[Description of the task]
Put the part of the data that opens with the line containing "scientific name: Eriophorum angustifolium" and closes with the line containing "catalogue / barcode: US 3614497", both included, into a two-column CSV headed field and value. Each line goes in its own row, with each of the two entries in a quoted field and any line breaks replaced by spaces.
'''
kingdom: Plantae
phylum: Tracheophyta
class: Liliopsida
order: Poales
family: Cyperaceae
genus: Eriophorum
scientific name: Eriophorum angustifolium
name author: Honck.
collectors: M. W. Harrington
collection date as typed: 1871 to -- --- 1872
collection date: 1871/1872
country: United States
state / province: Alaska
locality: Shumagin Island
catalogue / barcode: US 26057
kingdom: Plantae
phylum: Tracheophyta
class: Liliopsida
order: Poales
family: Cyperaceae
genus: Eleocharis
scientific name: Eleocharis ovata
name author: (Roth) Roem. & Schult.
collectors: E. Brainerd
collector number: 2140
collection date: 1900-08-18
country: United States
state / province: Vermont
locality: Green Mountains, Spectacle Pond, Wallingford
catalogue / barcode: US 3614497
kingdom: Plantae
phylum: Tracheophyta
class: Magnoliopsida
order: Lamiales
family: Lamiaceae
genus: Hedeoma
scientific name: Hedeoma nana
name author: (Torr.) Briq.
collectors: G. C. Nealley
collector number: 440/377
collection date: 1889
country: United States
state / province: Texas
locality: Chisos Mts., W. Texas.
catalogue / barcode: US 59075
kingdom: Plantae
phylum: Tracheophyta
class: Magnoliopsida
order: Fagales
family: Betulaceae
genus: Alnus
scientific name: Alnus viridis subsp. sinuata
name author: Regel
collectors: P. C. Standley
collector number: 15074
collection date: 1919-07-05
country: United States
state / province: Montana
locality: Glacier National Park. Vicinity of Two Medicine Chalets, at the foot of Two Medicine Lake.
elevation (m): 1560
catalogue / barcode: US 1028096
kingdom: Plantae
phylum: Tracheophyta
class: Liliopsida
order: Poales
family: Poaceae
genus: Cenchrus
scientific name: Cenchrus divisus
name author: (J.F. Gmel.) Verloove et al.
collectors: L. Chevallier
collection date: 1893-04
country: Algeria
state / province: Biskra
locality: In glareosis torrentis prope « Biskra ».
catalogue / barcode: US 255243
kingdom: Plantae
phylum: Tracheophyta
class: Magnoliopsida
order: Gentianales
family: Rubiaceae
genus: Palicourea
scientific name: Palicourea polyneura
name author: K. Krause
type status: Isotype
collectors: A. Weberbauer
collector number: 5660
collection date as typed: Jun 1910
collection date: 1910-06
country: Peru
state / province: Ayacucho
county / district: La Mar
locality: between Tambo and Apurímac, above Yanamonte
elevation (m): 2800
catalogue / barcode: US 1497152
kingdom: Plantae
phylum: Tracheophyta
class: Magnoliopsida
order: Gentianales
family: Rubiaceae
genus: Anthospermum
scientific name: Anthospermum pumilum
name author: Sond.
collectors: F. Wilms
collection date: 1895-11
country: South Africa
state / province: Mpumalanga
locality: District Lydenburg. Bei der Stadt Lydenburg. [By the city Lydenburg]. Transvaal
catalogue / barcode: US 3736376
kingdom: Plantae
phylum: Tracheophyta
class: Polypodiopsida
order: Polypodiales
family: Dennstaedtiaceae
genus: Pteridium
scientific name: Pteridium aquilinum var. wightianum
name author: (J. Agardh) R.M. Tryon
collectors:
'''
[Solution to the problem]
field,value
"scientific name:","Eriophorum angustifolium"
"name author:","Honck."
"collectors:","M. W. Harrington"
"collection date as typed:","1871 to -- --- 1872"
"collection date:","1871/1872"
"country:","United States"
"state / province:","Alaska"
"locality:","Shumagin Island"
"catalogue / barcode:","US 26057"
"kingdom:","Plantae"
"phylum:","Tracheophyta"
"class:","Liliopsida"
"order:","Poales"
"family:","Cyperaceae"
"genus:","Eleocharis"
"scientific name:","Eleocharis ovata"
"name author:","(Roth) Roem. & Schult."
"collectors:","E. Brainerd"
"collector number:","2140"
"collection date:","1900-08-18"
"country:","United States"
"state / province:","Vermont"
"locality:","Green Mountains, Spectacle Pond, Wallingford"
"catalogue / barcode:","US 3614497"